Le scénario manque de profondeur, enchaînant une mauvaise compilation de lieux communs vus et revus dans des précédents films.
Cécile s’est extirpée de son milieu social, un relais routier en bordure d’autoroute (genre Comme un chef avec Michaël Youn) de rase campagne tenu par ses parents qui ne s’entendent pas, et s’apprête à ouvrir un restaurant gastronomique (style La passion de Dodin Bouffant) avec son compagnon, Sofiane, après avoir gagné un concours de cuisine télévisé. Elle est enceinte, mais personne ne le sait.
Elle apprend que son père a fait un infarctus, et retourne donc quelques jours chez ses parents, qu’elle n’a pas vu depuis longtemps. Son père marche avec une canne et peut difficilement cuisiner, tandis que sa mère fait le service tant bien que mal. Cécile donne un coup de main en cuisine, mais son père l’assène de remarques concernant ses propos lors ce fameux concours de cuisine, où elle renie son milieu social, alors qu’elle l’implore de fermer son restaurant pour préserver sa santé, et cela pourrait aussi permettre à sa mère de réaliser ses propres projets. Il comprend par ailleurs le premier qu’elle est enceinte.
Le décor familial est planté avec des gros sabots.
Le lendemain, à une fête d’après-midi, elle croise Raphaël, son amour de jeunesse, qu’elle n’a semble-t-il pas revu depuis. Il est toujours resté sur place, devenu garagiste, s’habille en jogging, fait de la moto. Il la convie à une fête le soir, où elle se rend finalement après avoir repoussé son départ pour Paris et aidé son père à cuisiner un boeuf bourguignon. Puis, le lendemain, il la convie à une course de moto, à laquelle il participe, et elle découvre qu’il est marié et père d’un enfant, ce qui achève de lui miner le moral et elle se met une cuite avec des routiers près du restaurant.
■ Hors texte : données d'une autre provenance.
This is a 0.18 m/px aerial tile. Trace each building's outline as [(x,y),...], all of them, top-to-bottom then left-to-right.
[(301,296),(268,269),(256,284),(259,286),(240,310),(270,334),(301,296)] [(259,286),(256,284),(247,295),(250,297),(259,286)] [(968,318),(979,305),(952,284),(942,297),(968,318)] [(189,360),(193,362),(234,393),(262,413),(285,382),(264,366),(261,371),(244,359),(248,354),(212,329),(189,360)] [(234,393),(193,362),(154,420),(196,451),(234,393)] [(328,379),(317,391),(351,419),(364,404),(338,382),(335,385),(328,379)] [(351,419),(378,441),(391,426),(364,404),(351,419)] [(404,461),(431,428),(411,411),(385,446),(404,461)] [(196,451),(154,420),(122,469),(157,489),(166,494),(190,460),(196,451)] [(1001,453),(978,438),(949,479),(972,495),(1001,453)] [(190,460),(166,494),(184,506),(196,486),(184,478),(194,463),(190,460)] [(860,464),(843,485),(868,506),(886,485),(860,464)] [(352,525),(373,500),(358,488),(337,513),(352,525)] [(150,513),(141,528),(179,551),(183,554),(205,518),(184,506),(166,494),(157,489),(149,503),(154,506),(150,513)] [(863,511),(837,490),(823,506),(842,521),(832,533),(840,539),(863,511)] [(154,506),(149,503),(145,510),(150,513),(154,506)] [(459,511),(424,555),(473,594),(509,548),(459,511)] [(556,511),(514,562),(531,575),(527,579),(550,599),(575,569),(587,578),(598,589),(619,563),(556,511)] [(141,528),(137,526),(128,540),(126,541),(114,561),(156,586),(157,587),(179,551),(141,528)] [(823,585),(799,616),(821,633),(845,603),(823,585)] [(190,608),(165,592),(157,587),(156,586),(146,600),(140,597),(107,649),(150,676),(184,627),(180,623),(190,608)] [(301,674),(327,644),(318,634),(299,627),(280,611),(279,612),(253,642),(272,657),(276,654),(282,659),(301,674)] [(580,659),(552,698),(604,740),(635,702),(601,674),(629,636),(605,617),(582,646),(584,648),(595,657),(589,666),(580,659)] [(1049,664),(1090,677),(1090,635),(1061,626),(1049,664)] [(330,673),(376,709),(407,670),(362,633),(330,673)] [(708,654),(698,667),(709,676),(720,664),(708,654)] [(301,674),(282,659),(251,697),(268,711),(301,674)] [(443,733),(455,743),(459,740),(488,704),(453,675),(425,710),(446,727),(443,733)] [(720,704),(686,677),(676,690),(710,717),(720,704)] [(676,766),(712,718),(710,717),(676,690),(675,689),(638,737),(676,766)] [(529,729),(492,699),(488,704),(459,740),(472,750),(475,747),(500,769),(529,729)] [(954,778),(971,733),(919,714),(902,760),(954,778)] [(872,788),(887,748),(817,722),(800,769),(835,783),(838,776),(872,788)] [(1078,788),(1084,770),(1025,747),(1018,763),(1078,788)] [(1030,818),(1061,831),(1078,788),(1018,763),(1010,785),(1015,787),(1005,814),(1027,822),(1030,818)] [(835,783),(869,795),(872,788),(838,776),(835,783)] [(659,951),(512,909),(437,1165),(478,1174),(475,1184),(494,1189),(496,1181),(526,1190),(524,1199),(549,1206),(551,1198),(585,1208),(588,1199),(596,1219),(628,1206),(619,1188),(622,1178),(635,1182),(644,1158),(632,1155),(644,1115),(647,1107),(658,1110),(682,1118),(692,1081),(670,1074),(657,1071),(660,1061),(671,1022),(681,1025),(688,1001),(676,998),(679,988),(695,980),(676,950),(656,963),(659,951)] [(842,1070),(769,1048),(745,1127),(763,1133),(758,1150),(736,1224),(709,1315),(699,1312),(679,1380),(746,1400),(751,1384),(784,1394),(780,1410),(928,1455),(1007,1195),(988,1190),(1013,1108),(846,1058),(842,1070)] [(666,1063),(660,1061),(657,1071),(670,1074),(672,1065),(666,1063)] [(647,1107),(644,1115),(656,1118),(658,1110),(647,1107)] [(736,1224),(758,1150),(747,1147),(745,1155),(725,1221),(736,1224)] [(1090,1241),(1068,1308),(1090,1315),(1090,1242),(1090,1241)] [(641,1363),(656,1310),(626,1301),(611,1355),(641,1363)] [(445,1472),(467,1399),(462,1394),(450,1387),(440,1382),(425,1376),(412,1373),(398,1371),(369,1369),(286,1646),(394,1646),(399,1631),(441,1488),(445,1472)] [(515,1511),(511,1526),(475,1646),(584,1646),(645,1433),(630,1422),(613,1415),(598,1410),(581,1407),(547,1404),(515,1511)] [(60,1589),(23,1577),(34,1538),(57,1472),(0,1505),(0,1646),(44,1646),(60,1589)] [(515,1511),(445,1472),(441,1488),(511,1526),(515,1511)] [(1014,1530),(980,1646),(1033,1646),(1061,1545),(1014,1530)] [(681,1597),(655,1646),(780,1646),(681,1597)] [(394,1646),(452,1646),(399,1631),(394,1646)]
Le décor amoureux est planté aussi bien.
Puis Sofiane, inquiet de ne pas voir rentrée sa compagne, se pointe à l’improviste au relais routier et il la découvre en gdb, mood mauvaise humeur, et apprend au passage par une gaffe de son père que Cécile est enceinte. Le soir, ils sortent en boîte avec toute la bande, et Sofiane sentant que Raphaël drague Cécile lui prononce une jeune mandale en pleine face, et avoue à Cécile qu’il est au courant pour le bébé, et elle lui indique de rentrer à Paris, et il s’exécute.
Les péripéties sous grosses ficelles.
Le lendemain soir, Raphaël envoie des petits cailloux au carreau de Cécile, et ils vont sur le lieu de leur dernière rencontre 20 ans avant, à la patinoire et se remémore ce moment. Ils s’embrassent, mais elle pense qu’elle fait une fausse couche, alors Raphaël l’emmène voir sa propre femme, qui est sage-femme, et la grossesse est sous contrôle (il faut comprendre : malgré les cuites et les clopes). Elle rentre et laisse un message de réconciliation à Sofiane. Le lendemain, en repartant pour Paris avec une camionneuse, elle croise Raphaël réalisant des stunts sur le bord de la route. Ils se sourient, mais il change de route en faisant un signe de la main. On ne sait pas si elle va garder l’enfant, mais sans doute que oui…
Les personnages sonnent un peu creux également, prisonnier de ce scénario pas malin, et les oppositions sont trop verrouillées, alors qu’on aurait pu imaginer une synthèse plus intéressante. C’est dommage, on a du mauvais Nicolas Mathieu et Alex Lutz avait déjà réussi à le faire…
Par ailleurs, j’ai bien aimé la mise en scène et la photographie, qui donnent un vrai cachet au film, et les interludes musicales insérées comme une comédie musicale sont aussi particulièrement bien pour rythmer et séquencer le film, positionner les personnages dans le temps, d’autant plus que le son et la voix de Juliette Armanet sont envoûtants.